Teks yang Diberikan:

--

JAKARTA –Setelah Menerima uraian dan penjelasan tentang pemberlakuan Peraturan Menteri Perhubungan Nomor PM 26 Tahun 2017 dari Direktur Angkutan dan Multimoda Cucu Mulyana, 30 Wartawan NTB yang mengadakan kunjungan kerja ke Kantor Kementerian Perhubungan (Kemenhub) akhirnya dapat memahami pemberlakukan aturan PM 26 Tahun 2017.

Rombongan wartawan DPRD Lombok, Nusa Tenggara Barat (NTB) dipimpin oleh Sekretaris Dinas Perhubungan Propinsi NTB, Ari Purwantini mengadakan kunjungan kerja ke kantor Kemenhub untuk memperoleh penjelasan terkait dengan pemberlakukan PM 26 Tahun 2017 tentang Angkutan Sewa Khusus atau sering disebut taksi online. Kedatangan rombongan wartawan NTB ini sebelumnya diterima oleh Kepala Biro Komunikasi dan Informasi Publik Kemenhub, J. A. Barata. Sesuai dengan topik kedatangannya, kemudian rombongan ini dipertemukan dan difasilitasi berkomunikasi dengan Direktur Angkutan dan Multimoda (AMM), Direktorat Jenderal Perhubungan Darat (Ditjen Hubdat), Cucu Mulyana.

Dalam kesempatan tersebut, Direktur AMM, Cucu Mulyana menjelaskan “PM 32 itu untuk mengakomodir taksi online karena kebijakan Pemerintah sudah jelas taksi reguler tidak boleh mati dan taksi online tetap berjalan. Sehingga lahir PM 26/2017 sebagai revisi PM terdahulu, yaitu PM 32/2016. Diharapkan kedua PM (PM 32/2016 dan PM 26/2017) ini bisa melakukan industri angkutan darat yang harmonis di lapangan tanpa gesekan. Apabila yang disebut taksi online mengikuti peraturan dengan baik maka secara legal taksi online yang disebut sebagai Angkutan Sewa Khusus sudah sah bisa operasi di Indonesia,” jelas Cucu di Ruang Singosari Kemenhub pada Senin (17/7).

--

Tujuan:
Jawablah pertanyaan berikut berdasarkan teks yang diberikan di atas.
(a) Siapa yang memimpin rombongan wartawan NTB dalam kunjungan kerja ke kantor Kemenhub?
(b) Siapa yang lebih dahulu menerima kedatangan rombongan wartawan NTB tersebut?
(c) PM 26/2017 merupakan revisi atas peraturan menteri yang mana?

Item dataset
--

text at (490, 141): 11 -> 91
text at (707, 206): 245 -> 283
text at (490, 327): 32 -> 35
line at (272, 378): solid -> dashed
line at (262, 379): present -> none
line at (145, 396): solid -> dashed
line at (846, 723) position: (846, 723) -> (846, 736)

--

Jawaban:
(a) Sekretaris Dinas Perhubungan Propinsi NTB, Ari Purwantini.
(b) Kepala Biro Komunikasi dan Informasi Publik Kemenhub, J. A. Barata.
(c) PM 32/2016.